Près des trois quarts des banques et des gestionnaires d'actifs considèrent le modèle de consortium comme nécessaire pour explorer la technologie du registre distribué, révèle une enquête.

Près des trois quarts des banques et des gestionnaires d'actifs considèrent le modèle de consortium comme nécessaire pour explorer la technologie du grand livre distribué, selon une nouvelle enquête publiée la semaine dernière.
Pour l'enquête, le cabinet d'avocats international Simmons & Simmonsinterrogé 200 représentants de la haute direction ont participé à une étude plus large sur leur perception des opportunités offertes par les Technologies financières. Si la plupart des participants étaient positifs quant au modèle de consortium, certains ont laissé entendre que cette approche pourrait présenter certaines faiblesses.
Par exemple, 60 % ont indiqué que certains consortiums existants comptaient trop de participants, tandis que 68 % ont exprimé le souhait d’avoir davantage de contrôle sur le travail en cours dans ces groupes.
En outre, 40 % ont déclaré croire que rejoindre un consortium industriel pourrait avoir un effet négatif sur l'avantage concurrentiel de leur entreprise, et 38 % ont affirmé qu'ils préféreraient se concentrer sur des solutions internes aux nouveaux défis Technologies .

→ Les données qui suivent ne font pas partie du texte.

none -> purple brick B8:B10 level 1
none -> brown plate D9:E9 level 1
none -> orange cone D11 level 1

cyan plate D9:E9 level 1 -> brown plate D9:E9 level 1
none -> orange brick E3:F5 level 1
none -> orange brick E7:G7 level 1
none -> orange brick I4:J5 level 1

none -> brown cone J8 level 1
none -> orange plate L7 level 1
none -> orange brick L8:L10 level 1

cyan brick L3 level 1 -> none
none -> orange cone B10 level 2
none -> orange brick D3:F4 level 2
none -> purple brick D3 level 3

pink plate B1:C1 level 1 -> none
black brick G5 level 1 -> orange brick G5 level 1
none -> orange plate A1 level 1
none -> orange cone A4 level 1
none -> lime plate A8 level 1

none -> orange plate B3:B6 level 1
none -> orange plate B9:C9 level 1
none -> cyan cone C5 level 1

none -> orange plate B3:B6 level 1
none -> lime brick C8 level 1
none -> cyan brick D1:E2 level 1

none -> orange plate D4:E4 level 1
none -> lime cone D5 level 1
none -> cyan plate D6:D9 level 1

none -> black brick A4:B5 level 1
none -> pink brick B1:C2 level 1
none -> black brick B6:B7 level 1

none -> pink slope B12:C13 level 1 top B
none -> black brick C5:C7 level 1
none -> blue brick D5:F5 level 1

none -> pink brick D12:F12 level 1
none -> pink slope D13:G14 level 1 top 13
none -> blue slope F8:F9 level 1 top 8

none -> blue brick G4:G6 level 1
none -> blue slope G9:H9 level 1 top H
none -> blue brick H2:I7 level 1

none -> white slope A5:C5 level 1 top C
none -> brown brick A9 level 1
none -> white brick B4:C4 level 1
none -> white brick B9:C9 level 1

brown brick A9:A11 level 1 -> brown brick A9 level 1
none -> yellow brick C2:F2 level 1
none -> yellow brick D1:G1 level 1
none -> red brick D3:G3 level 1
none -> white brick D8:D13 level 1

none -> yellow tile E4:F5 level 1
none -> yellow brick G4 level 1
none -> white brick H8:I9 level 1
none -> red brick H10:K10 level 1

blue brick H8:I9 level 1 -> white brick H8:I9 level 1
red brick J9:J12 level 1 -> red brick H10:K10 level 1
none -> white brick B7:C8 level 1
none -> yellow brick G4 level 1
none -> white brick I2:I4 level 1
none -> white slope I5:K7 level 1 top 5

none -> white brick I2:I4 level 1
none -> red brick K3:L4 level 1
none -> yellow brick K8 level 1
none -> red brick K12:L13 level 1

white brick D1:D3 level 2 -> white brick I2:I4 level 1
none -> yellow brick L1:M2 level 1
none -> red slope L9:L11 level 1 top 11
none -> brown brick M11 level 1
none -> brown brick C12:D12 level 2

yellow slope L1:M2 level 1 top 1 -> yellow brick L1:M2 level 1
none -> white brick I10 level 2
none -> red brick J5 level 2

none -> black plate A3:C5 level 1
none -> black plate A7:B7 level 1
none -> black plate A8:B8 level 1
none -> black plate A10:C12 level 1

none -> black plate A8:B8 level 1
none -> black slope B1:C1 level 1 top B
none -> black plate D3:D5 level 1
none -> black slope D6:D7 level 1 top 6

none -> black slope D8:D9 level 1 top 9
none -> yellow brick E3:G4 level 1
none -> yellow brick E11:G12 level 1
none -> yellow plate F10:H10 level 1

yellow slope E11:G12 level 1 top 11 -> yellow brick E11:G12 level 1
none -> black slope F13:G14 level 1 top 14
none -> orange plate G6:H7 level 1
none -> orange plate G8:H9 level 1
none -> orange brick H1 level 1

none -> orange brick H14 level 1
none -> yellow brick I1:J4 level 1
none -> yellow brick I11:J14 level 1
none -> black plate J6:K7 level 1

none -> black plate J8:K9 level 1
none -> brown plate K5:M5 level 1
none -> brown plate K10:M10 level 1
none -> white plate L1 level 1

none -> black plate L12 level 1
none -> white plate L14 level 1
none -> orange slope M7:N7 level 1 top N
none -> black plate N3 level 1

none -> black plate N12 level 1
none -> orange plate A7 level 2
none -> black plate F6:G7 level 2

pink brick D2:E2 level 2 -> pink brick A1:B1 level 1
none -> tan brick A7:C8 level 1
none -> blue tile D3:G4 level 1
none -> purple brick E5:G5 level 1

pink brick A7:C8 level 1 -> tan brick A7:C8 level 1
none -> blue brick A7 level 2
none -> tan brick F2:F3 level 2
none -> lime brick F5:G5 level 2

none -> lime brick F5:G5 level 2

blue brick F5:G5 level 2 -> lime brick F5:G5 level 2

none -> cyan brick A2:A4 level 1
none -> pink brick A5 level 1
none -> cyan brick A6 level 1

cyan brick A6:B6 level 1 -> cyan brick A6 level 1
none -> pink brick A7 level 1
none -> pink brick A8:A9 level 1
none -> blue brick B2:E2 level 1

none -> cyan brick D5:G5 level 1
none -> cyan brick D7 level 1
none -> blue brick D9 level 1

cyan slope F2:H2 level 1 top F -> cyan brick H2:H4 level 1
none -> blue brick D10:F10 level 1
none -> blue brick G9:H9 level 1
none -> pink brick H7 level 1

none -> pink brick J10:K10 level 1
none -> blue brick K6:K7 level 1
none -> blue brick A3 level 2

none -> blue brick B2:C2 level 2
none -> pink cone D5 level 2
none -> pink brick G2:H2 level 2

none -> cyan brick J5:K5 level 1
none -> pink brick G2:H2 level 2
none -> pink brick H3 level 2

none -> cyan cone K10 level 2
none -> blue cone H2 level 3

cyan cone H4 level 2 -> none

Cependant, l'auteur du rapport, Angus McLean, a également noté les difficultés opérationnelles inhérentes à ce sentiment, étant donné qu'il est largement admis que la blockchain et les systèmes de registres distribués nécessitent un effet de réseau pour réduire les coûts et offrir des avantages.
McLean a écrit :
« Pour les solutions basées sur des registres distribués, par exemple, il est inutile de disposer de systèmes qui ne fonctionnent que pour un petit segment du secteur. La valeur est générée par l'effet de réseau. »
De cette manière, le rapport cite le travail dévoilé l'année dernière par Utility Settlement Coin – un projet d'UBS, Deutsche Bank, Santander, BNY Mellon et ICAPrendu public l'année dernière– comme exemple d’un consortium qui, selon elle, pourrait avoir la taille appropriée dans le climat actuel.
Néanmoins, l’enquête offre un aperçu intéressant du sentiment des banques participant aux efforts des consortiums, mettant peut-être en lumière les futurs défis du modèle.